(Information given begins)

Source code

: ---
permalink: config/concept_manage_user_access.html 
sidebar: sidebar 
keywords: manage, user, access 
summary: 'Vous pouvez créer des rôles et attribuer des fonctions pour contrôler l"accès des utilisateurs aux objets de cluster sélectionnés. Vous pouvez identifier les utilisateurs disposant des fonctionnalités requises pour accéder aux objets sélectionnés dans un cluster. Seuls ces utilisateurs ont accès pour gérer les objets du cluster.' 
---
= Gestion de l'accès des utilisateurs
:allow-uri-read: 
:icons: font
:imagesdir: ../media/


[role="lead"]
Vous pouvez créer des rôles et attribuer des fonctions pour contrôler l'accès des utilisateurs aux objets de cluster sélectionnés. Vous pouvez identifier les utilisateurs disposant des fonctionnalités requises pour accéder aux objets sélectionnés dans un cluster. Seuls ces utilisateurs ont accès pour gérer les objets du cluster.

(Information given ends)

(Problem to solve)
What you should do is return the records above exactly, leaving nothing out.

(Result for this exercise)
Source code

: ---
permalink: config/concept_manage_user_access.html 
sidebar: sidebar 
keywords: manage, user, access 
summary: 'Vous pouvez créer des rôles et attribuer des fonctions pour contrôler l"accès des utilisateurs aux objets de cluster sélectionnés. Vous pouvez identifier les utilisateurs disposant des fonctionnalités requises pour accéder aux objets sélectionnés dans un cluster. Seuls ces utilisateurs ont accès pour gérer les objets du cluster.' 
---
= Gestion de l'accès des utilisateurs
:allow-uri-read: 
:icons: font
:imagesdir: ../media/


[role="lead"]
Vous pouvez créer des rôles et attribuer des fonctions pour contrôler l'accès des utilisateurs aux objets de cluster sélectionnés. Vous pouvez identifier les utilisateurs disposant des fonctionnalités requises pour accéder aux objets sélectionnés dans un cluster. Seuls ces utilisateurs ont accès pour gérer les objets du cluster.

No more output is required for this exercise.